■ **TASK DIRECTIONS**: Please continue the article on HTTP Security Headers from its last sentence, not the entries that follow it.

■ **EXTRACT PROVIDED**:
## START

Improving security of your web application with Security Headers
- Processes, standards and quality
- Technologies
- Others
Security Headers are a subset of HTTP response headers that, when sent by the server, allow the web application to tell the web browser to enable or configure certain security-related behaviours.
The article presents a list of the most important Security Headers, shows their impact on web application security and provides resources that can be useful in the implementation of best practices in your own application.
Are Security Headers important?
The most important question is: why should one care about setting the headers? There are several reasons to consider this:
- A measurable increase in application security
Security Headers provide an additional layer of defence (defense-in-depth approach) against various classes of web application risks. When implemented properly, these may decrease the impact of existing vulnerabilities present in the application logic, or even fully mitigate it. The solution is also backward compatible – some headers do not take effect in legacy browsers, but will not break your application. Worst case scenario is, that the headers will be simply ignored.

## END

■ **RECORDS SHOWN**:
## START

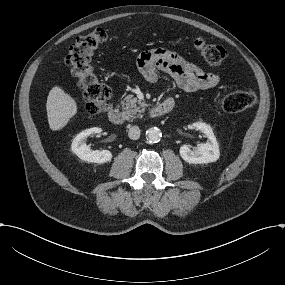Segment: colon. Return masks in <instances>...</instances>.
I'll list each match as a JSON object with an SVG mask.
<instances>
[{"label":"colon","mask_w":285,"mask_h":285,"mask_svg":"<svg viewBox=\"0 0 285 285\" xmlns=\"http://www.w3.org/2000/svg\"><path fill=\"white\" fill-rule=\"evenodd\" d=\"M107 37V31L102 28L79 36L70 47L65 59L82 91L89 117H95L109 107L108 100L111 91L97 78L92 66L95 51L106 41ZM193 44L205 61L212 66L220 65L226 58V50L220 45L207 43L201 38L194 39ZM256 101L257 96L254 91L236 90L222 96L220 106L226 112L238 113L253 107Z\"/></svg>","instance_id":"obj_1"}]
</instances>
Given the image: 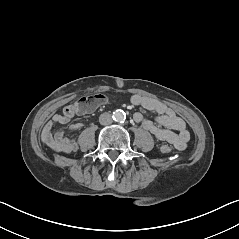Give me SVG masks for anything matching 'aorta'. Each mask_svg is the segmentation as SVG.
Returning <instances> with one entry per match:
<instances>
[{"label": "aorta", "mask_w": 239, "mask_h": 239, "mask_svg": "<svg viewBox=\"0 0 239 239\" xmlns=\"http://www.w3.org/2000/svg\"><path fill=\"white\" fill-rule=\"evenodd\" d=\"M113 118L117 122H123L125 120L126 116L122 110H116L113 114Z\"/></svg>", "instance_id": "1"}]
</instances>
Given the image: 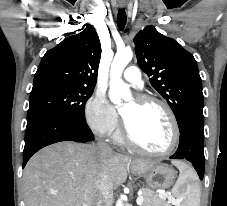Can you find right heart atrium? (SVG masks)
<instances>
[{
  "label": "right heart atrium",
  "mask_w": 227,
  "mask_h": 206,
  "mask_svg": "<svg viewBox=\"0 0 227 206\" xmlns=\"http://www.w3.org/2000/svg\"><path fill=\"white\" fill-rule=\"evenodd\" d=\"M85 118L89 128L98 136L112 135L119 127V115L102 93H94L89 98Z\"/></svg>",
  "instance_id": "right-heart-atrium-1"
}]
</instances>
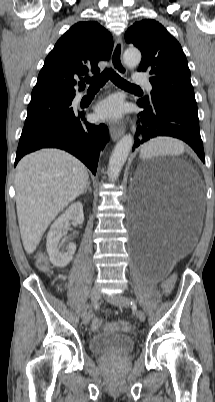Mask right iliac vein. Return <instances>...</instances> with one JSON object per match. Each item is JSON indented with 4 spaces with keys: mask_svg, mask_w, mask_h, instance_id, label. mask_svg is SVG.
Listing matches in <instances>:
<instances>
[{
    "mask_svg": "<svg viewBox=\"0 0 215 402\" xmlns=\"http://www.w3.org/2000/svg\"><path fill=\"white\" fill-rule=\"evenodd\" d=\"M100 298V291L97 288H93L90 292V299L92 304H95ZM83 324L87 325L90 321V311L84 313L83 315Z\"/></svg>",
    "mask_w": 215,
    "mask_h": 402,
    "instance_id": "1",
    "label": "right iliac vein"
}]
</instances>
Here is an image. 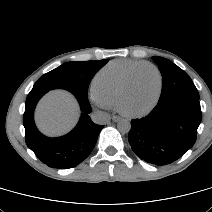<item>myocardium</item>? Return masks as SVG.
Wrapping results in <instances>:
<instances>
[{"mask_svg":"<svg viewBox=\"0 0 212 212\" xmlns=\"http://www.w3.org/2000/svg\"><path fill=\"white\" fill-rule=\"evenodd\" d=\"M143 68H151L157 74L158 80H159V87H158L157 96H156L155 100L153 101V103L150 105V107H148L146 110L138 112V113H130V112H127L123 109V107H122L123 100H124L128 90H129V88H130V86L133 82V79H134L136 73ZM162 89H163V76H162L161 71L154 64L149 63V62H145V63L140 64L137 67H135L128 74V76L125 79V81H124V83H123V85L120 89V92L118 94L117 101H116V107L119 110V112H121L123 115H125L127 117H130V118L142 117V116L148 114L150 111H152L154 109V107L157 105V103H158V101L161 97V94H162Z\"/></svg>","mask_w":212,"mask_h":212,"instance_id":"myocardium-1","label":"myocardium"}]
</instances>
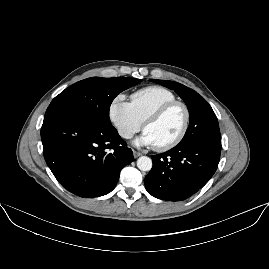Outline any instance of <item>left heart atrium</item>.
<instances>
[{
	"mask_svg": "<svg viewBox=\"0 0 269 269\" xmlns=\"http://www.w3.org/2000/svg\"><path fill=\"white\" fill-rule=\"evenodd\" d=\"M136 145H147V146H154L153 141L151 140L150 136L147 133H144L141 137H139L135 141Z\"/></svg>",
	"mask_w": 269,
	"mask_h": 269,
	"instance_id": "39dd6f15",
	"label": "left heart atrium"
}]
</instances>
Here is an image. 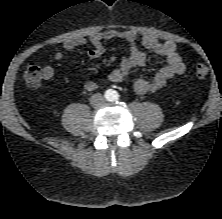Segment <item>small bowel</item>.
<instances>
[{"label":"small bowel","instance_id":"obj_1","mask_svg":"<svg viewBox=\"0 0 222 219\" xmlns=\"http://www.w3.org/2000/svg\"><path fill=\"white\" fill-rule=\"evenodd\" d=\"M116 39L123 40L130 46L129 55L121 61L119 67L112 70L108 75L109 81L118 83L121 82L132 69L141 67L146 63V54L137 46L138 34L135 31L108 29L102 32H96L87 38L68 40L64 44V49L66 51H72L78 47L89 45L92 46V49L88 52V57L90 59H98L105 52L104 43ZM141 43L155 55L164 59L166 64L155 73L152 79L139 78L135 81L134 90L137 94L142 95L162 89L170 79L185 72L186 66L174 42H162L156 36L147 33L141 37ZM63 57L62 52L55 54L57 60H62ZM43 72L45 74L44 80H50L54 75L51 67H45ZM81 81L83 88L87 91H94L98 86L95 81L87 77H82Z\"/></svg>","mask_w":222,"mask_h":219}]
</instances>
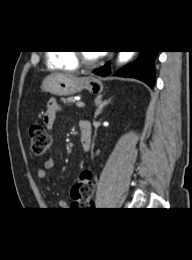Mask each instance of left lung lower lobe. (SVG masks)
<instances>
[{
  "instance_id": "left-lung-lower-lobe-1",
  "label": "left lung lower lobe",
  "mask_w": 192,
  "mask_h": 260,
  "mask_svg": "<svg viewBox=\"0 0 192 260\" xmlns=\"http://www.w3.org/2000/svg\"><path fill=\"white\" fill-rule=\"evenodd\" d=\"M158 51H141L139 58L132 64H129L115 73L120 77H133L145 82L153 88L155 82V70L153 61ZM110 72L109 63H106L99 69L94 70V73L100 76H106Z\"/></svg>"
}]
</instances>
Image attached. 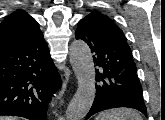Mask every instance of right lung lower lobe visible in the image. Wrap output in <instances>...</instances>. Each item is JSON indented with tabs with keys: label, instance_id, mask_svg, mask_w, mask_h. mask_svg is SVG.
Returning <instances> with one entry per match:
<instances>
[{
	"label": "right lung lower lobe",
	"instance_id": "obj_1",
	"mask_svg": "<svg viewBox=\"0 0 165 120\" xmlns=\"http://www.w3.org/2000/svg\"><path fill=\"white\" fill-rule=\"evenodd\" d=\"M61 79L43 34L0 50V116L46 120Z\"/></svg>",
	"mask_w": 165,
	"mask_h": 120
}]
</instances>
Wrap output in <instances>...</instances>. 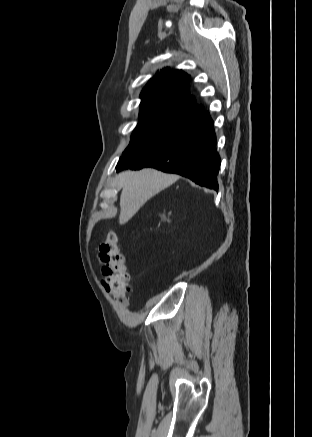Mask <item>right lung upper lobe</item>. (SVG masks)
I'll return each instance as SVG.
<instances>
[{"label":"right lung upper lobe","instance_id":"1","mask_svg":"<svg viewBox=\"0 0 312 437\" xmlns=\"http://www.w3.org/2000/svg\"><path fill=\"white\" fill-rule=\"evenodd\" d=\"M190 76L181 70L156 74L144 87L140 97L141 107L168 106L202 115L205 110L197 105L188 92Z\"/></svg>","mask_w":312,"mask_h":437}]
</instances>
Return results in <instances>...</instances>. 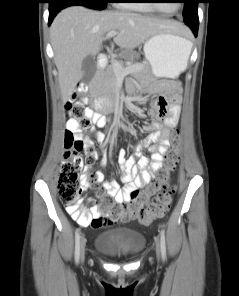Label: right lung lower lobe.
I'll return each instance as SVG.
<instances>
[{
  "label": "right lung lower lobe",
  "mask_w": 239,
  "mask_h": 296,
  "mask_svg": "<svg viewBox=\"0 0 239 296\" xmlns=\"http://www.w3.org/2000/svg\"><path fill=\"white\" fill-rule=\"evenodd\" d=\"M67 3L64 0H54L49 5V22L48 25L51 24L52 20L56 16V14L62 10L63 8L67 7Z\"/></svg>",
  "instance_id": "98d812e1"
}]
</instances>
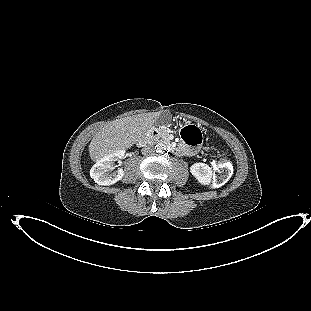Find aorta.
<instances>
[{
    "mask_svg": "<svg viewBox=\"0 0 311 311\" xmlns=\"http://www.w3.org/2000/svg\"><path fill=\"white\" fill-rule=\"evenodd\" d=\"M166 145L164 143H158L156 146H155V150L157 153H164L165 150H166Z\"/></svg>",
    "mask_w": 311,
    "mask_h": 311,
    "instance_id": "1",
    "label": "aorta"
}]
</instances>
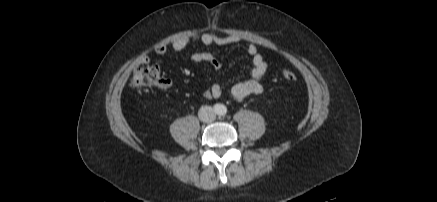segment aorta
Segmentation results:
<instances>
[{
  "instance_id": "aorta-1",
  "label": "aorta",
  "mask_w": 437,
  "mask_h": 202,
  "mask_svg": "<svg viewBox=\"0 0 437 202\" xmlns=\"http://www.w3.org/2000/svg\"><path fill=\"white\" fill-rule=\"evenodd\" d=\"M221 111H222L223 114L226 113V107L222 105L221 106Z\"/></svg>"
}]
</instances>
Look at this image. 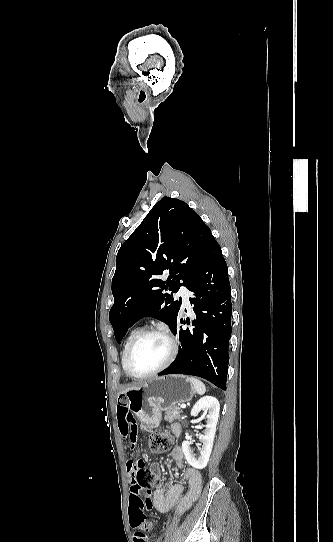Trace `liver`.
I'll use <instances>...</instances> for the list:
<instances>
[{"label": "liver", "instance_id": "1", "mask_svg": "<svg viewBox=\"0 0 333 542\" xmlns=\"http://www.w3.org/2000/svg\"><path fill=\"white\" fill-rule=\"evenodd\" d=\"M130 390H138V388H136V386H132V388H126L124 392H119L118 396H120V394H126V392H130Z\"/></svg>", "mask_w": 333, "mask_h": 542}]
</instances>
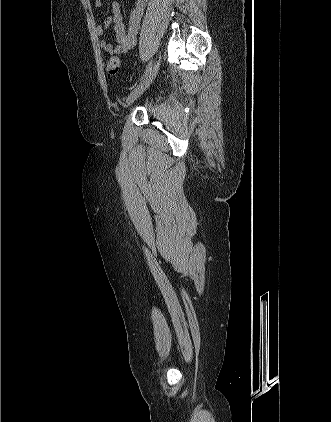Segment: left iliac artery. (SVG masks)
I'll use <instances>...</instances> for the list:
<instances>
[{
  "label": "left iliac artery",
  "mask_w": 331,
  "mask_h": 422,
  "mask_svg": "<svg viewBox=\"0 0 331 422\" xmlns=\"http://www.w3.org/2000/svg\"><path fill=\"white\" fill-rule=\"evenodd\" d=\"M152 67V62L150 61L149 64L147 65L145 71H144V75L149 71V69Z\"/></svg>",
  "instance_id": "obj_1"
}]
</instances>
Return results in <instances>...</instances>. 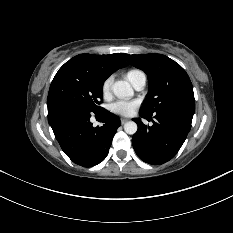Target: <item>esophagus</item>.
<instances>
[{"label":"esophagus","instance_id":"esophagus-1","mask_svg":"<svg viewBox=\"0 0 233 233\" xmlns=\"http://www.w3.org/2000/svg\"><path fill=\"white\" fill-rule=\"evenodd\" d=\"M120 121H121V124H125V123L128 121V119H126V118H121Z\"/></svg>","mask_w":233,"mask_h":233}]
</instances>
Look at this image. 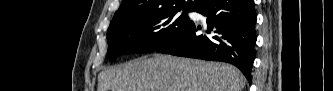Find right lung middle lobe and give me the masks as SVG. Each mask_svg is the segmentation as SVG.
Instances as JSON below:
<instances>
[{
	"mask_svg": "<svg viewBox=\"0 0 333 91\" xmlns=\"http://www.w3.org/2000/svg\"><path fill=\"white\" fill-rule=\"evenodd\" d=\"M177 12L165 11L111 23L107 31L108 58L114 60L124 54L152 52L163 46L190 22L185 13L177 16Z\"/></svg>",
	"mask_w": 333,
	"mask_h": 91,
	"instance_id": "dd1d6c3e",
	"label": "right lung middle lobe"
}]
</instances>
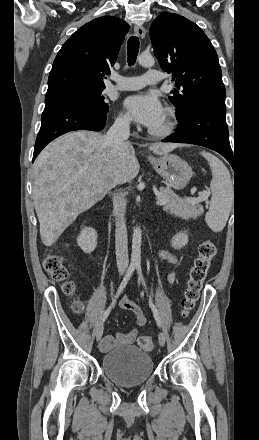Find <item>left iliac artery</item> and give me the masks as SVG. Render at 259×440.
<instances>
[{"mask_svg": "<svg viewBox=\"0 0 259 440\" xmlns=\"http://www.w3.org/2000/svg\"><path fill=\"white\" fill-rule=\"evenodd\" d=\"M136 269H137V272H138L139 278H140V280L142 281V284H143L144 287L146 288V283H145V280H144V277H143V273H142L141 265H140V264H137V265H136ZM149 305H150V307H151V310H152V312H153V314H154V317H155V320H156L158 326L161 327V321H160V317H159L158 311H157V309H156V307H155L153 301H152L150 298H149Z\"/></svg>", "mask_w": 259, "mask_h": 440, "instance_id": "obj_1", "label": "left iliac artery"}]
</instances>
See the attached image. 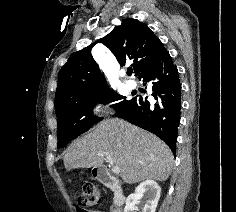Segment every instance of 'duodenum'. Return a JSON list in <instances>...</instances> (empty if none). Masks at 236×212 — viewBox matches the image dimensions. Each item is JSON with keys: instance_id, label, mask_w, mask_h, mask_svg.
<instances>
[{"instance_id": "obj_1", "label": "duodenum", "mask_w": 236, "mask_h": 212, "mask_svg": "<svg viewBox=\"0 0 236 212\" xmlns=\"http://www.w3.org/2000/svg\"><path fill=\"white\" fill-rule=\"evenodd\" d=\"M97 180L114 194V204L119 210L125 201L124 193L116 178L107 167L100 166L95 170ZM120 212V210H119Z\"/></svg>"}]
</instances>
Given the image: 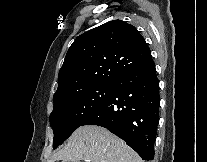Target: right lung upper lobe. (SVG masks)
Returning a JSON list of instances; mask_svg holds the SVG:
<instances>
[{"mask_svg":"<svg viewBox=\"0 0 207 162\" xmlns=\"http://www.w3.org/2000/svg\"><path fill=\"white\" fill-rule=\"evenodd\" d=\"M152 59L144 38L124 21L113 20L80 35L70 46L54 99L88 87L114 84Z\"/></svg>","mask_w":207,"mask_h":162,"instance_id":"right-lung-upper-lobe-1","label":"right lung upper lobe"}]
</instances>
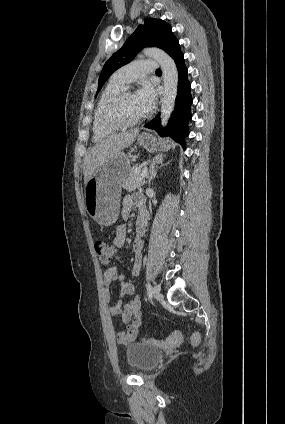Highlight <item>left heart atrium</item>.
<instances>
[{"mask_svg": "<svg viewBox=\"0 0 285 424\" xmlns=\"http://www.w3.org/2000/svg\"><path fill=\"white\" fill-rule=\"evenodd\" d=\"M136 97L145 114L154 109L156 105V92L150 83H143L136 92Z\"/></svg>", "mask_w": 285, "mask_h": 424, "instance_id": "obj_1", "label": "left heart atrium"}]
</instances>
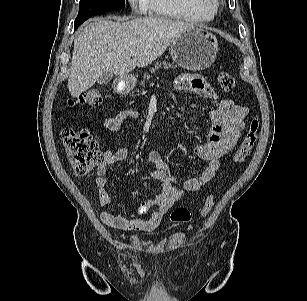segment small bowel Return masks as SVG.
Segmentation results:
<instances>
[{"label":"small bowel","mask_w":307,"mask_h":301,"mask_svg":"<svg viewBox=\"0 0 307 301\" xmlns=\"http://www.w3.org/2000/svg\"><path fill=\"white\" fill-rule=\"evenodd\" d=\"M175 87L179 91L195 92L204 95L215 103V107L209 112L210 129L207 141L195 148L196 156L205 161L207 166L198 177L188 178L182 188L177 186L176 178L167 169L160 153L151 151L147 155V161L151 166V176L161 185L160 193L142 201L128 215H118L110 211H102L100 220L111 227L123 231L154 230L173 205L185 193H196L202 190L216 175L220 169V158L230 152L236 145L241 131L244 128V120L248 114V108L236 104L230 99L220 97L211 86L198 75H180L175 81ZM139 118L138 110L126 108L115 115L107 117L102 122V128L109 132H117L128 119ZM128 150L121 148L116 151L106 150L102 153V161L97 167L95 184L98 191V200L101 206L111 205V196L107 189L106 174L111 165L126 160ZM153 207L149 218L143 216Z\"/></svg>","instance_id":"c3829d8e"}]
</instances>
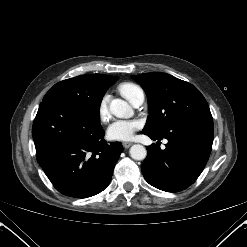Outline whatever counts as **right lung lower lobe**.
<instances>
[{
    "label": "right lung lower lobe",
    "mask_w": 247,
    "mask_h": 247,
    "mask_svg": "<svg viewBox=\"0 0 247 247\" xmlns=\"http://www.w3.org/2000/svg\"><path fill=\"white\" fill-rule=\"evenodd\" d=\"M32 135L36 158L62 194L86 198L103 191L123 151L106 143L100 117L59 102L41 103Z\"/></svg>",
    "instance_id": "right-lung-lower-lobe-1"
}]
</instances>
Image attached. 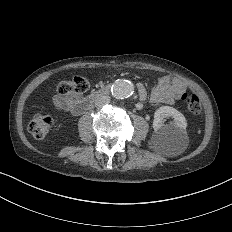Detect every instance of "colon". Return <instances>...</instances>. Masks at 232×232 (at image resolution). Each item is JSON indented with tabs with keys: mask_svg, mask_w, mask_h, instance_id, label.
<instances>
[{
	"mask_svg": "<svg viewBox=\"0 0 232 232\" xmlns=\"http://www.w3.org/2000/svg\"><path fill=\"white\" fill-rule=\"evenodd\" d=\"M65 79H69V81L61 80L57 84V89L61 93H80L94 89V84H90L86 77L78 75L70 77V74H65ZM180 101L185 102L183 111H196V107H199L198 96L194 92L183 94ZM191 117H196V112H191ZM29 121L33 126H26V131H32L33 137H46L48 125H53L50 112H37V116H29Z\"/></svg>",
	"mask_w": 232,
	"mask_h": 232,
	"instance_id": "colon-1",
	"label": "colon"
}]
</instances>
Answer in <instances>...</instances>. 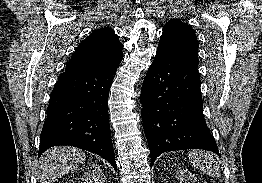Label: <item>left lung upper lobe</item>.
Returning a JSON list of instances; mask_svg holds the SVG:
<instances>
[{
    "label": "left lung upper lobe",
    "instance_id": "1",
    "mask_svg": "<svg viewBox=\"0 0 262 183\" xmlns=\"http://www.w3.org/2000/svg\"><path fill=\"white\" fill-rule=\"evenodd\" d=\"M198 48L195 31L188 24L178 19H171L163 28L156 53L197 68Z\"/></svg>",
    "mask_w": 262,
    "mask_h": 183
}]
</instances>
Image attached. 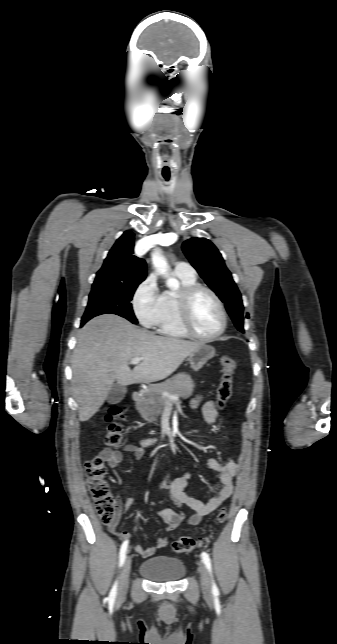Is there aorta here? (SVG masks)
<instances>
[{"mask_svg":"<svg viewBox=\"0 0 337 644\" xmlns=\"http://www.w3.org/2000/svg\"><path fill=\"white\" fill-rule=\"evenodd\" d=\"M152 264L157 272L162 274L167 278L166 285L172 290H177L179 288V282L175 278H171L168 275L169 266L166 259L162 256L160 250L155 249L151 254Z\"/></svg>","mask_w":337,"mask_h":644,"instance_id":"1","label":"aorta"}]
</instances>
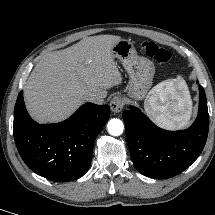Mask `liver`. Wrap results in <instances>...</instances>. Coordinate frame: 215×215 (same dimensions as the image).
<instances>
[{
    "label": "liver",
    "instance_id": "obj_1",
    "mask_svg": "<svg viewBox=\"0 0 215 215\" xmlns=\"http://www.w3.org/2000/svg\"><path fill=\"white\" fill-rule=\"evenodd\" d=\"M121 40L114 35L83 38L78 43L44 55L26 85L24 101L38 122H59L69 117L90 93L107 95L122 82L111 53Z\"/></svg>",
    "mask_w": 215,
    "mask_h": 215
}]
</instances>
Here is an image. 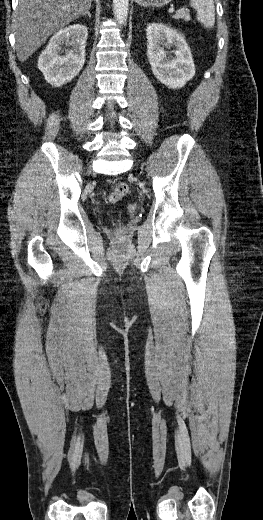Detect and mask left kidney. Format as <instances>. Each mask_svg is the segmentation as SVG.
Instances as JSON below:
<instances>
[{"label":"left kidney","instance_id":"obj_1","mask_svg":"<svg viewBox=\"0 0 263 520\" xmlns=\"http://www.w3.org/2000/svg\"><path fill=\"white\" fill-rule=\"evenodd\" d=\"M146 35L147 56L154 76L169 88H182L195 75L192 54L184 37L161 23L149 24ZM170 45L176 47L173 59H168L164 50Z\"/></svg>","mask_w":263,"mask_h":520}]
</instances>
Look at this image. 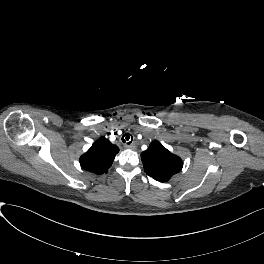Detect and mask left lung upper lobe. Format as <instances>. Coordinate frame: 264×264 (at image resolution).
I'll return each mask as SVG.
<instances>
[{
  "instance_id": "obj_1",
  "label": "left lung upper lobe",
  "mask_w": 264,
  "mask_h": 264,
  "mask_svg": "<svg viewBox=\"0 0 264 264\" xmlns=\"http://www.w3.org/2000/svg\"><path fill=\"white\" fill-rule=\"evenodd\" d=\"M141 159L145 172L160 182L169 181L183 167L181 158L172 154L158 141H153L149 148L142 152Z\"/></svg>"
}]
</instances>
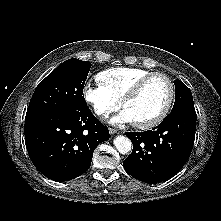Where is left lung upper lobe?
Masks as SVG:
<instances>
[{"mask_svg": "<svg viewBox=\"0 0 221 221\" xmlns=\"http://www.w3.org/2000/svg\"><path fill=\"white\" fill-rule=\"evenodd\" d=\"M175 103L171 112L195 111L190 89L180 80L175 82Z\"/></svg>", "mask_w": 221, "mask_h": 221, "instance_id": "5c2ea615", "label": "left lung upper lobe"}]
</instances>
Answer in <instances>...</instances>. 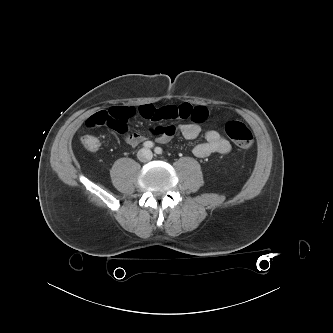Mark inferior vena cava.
Wrapping results in <instances>:
<instances>
[{"label":"inferior vena cava","instance_id":"602c4592","mask_svg":"<svg viewBox=\"0 0 333 333\" xmlns=\"http://www.w3.org/2000/svg\"><path fill=\"white\" fill-rule=\"evenodd\" d=\"M144 151H146V153L148 154V158H144V157H141V155H139V159L142 162H146V161L150 160L152 158V156H153L151 150L145 149Z\"/></svg>","mask_w":333,"mask_h":333}]
</instances>
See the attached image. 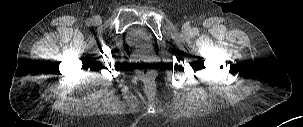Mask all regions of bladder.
<instances>
[{
  "label": "bladder",
  "mask_w": 303,
  "mask_h": 127,
  "mask_svg": "<svg viewBox=\"0 0 303 127\" xmlns=\"http://www.w3.org/2000/svg\"><path fill=\"white\" fill-rule=\"evenodd\" d=\"M127 43L134 48H143L149 45L148 32L142 27H132L126 33Z\"/></svg>",
  "instance_id": "1"
}]
</instances>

## END

■ **RESULT FOR THIS TASK**:
Moreover, implementing the practices shows the level of maturity as web developer and thinking about details which boosts your customer’s confidence in your skills. - Make pentesters cry
Your application might get pentested. If your company or clients implement a secure development process, 3rd party pentesting is usually a part of it. Various laws and compliance regulations, such as GDPR, HIPAA PCI-DSS also recommend running them.
And be sure that pentesters will pick up the lack of the proper configuration of headers should it be missing. - It costs only a penny to start
And last, but not least – all the above comes at a low cost of including a proper library and adding a few lines of configuration code.
How to test the configuration of Security Headers?
Scott Helme provides a great service: https://securityheaders.io, which offers a set of tests that can be run against a web application. The service grades the result and provides instructions on how to improve.
Remember, when your web application goes live, anyone can use it to test how well you have done!
Security Headers overview
Content-Security-Policy
Content-Security-Policy is a header, which allows controlling the origins that are used by a web browser to download assets. There are several directives related to various kinds of resources, the most basic being:
- default-src (covers types of assets that were not set explicitly using other directives)
- img-src (restricts sources of images)
- script-src (restricts sources of scripts)
- connect-src (restricts sources of data that can be obtained)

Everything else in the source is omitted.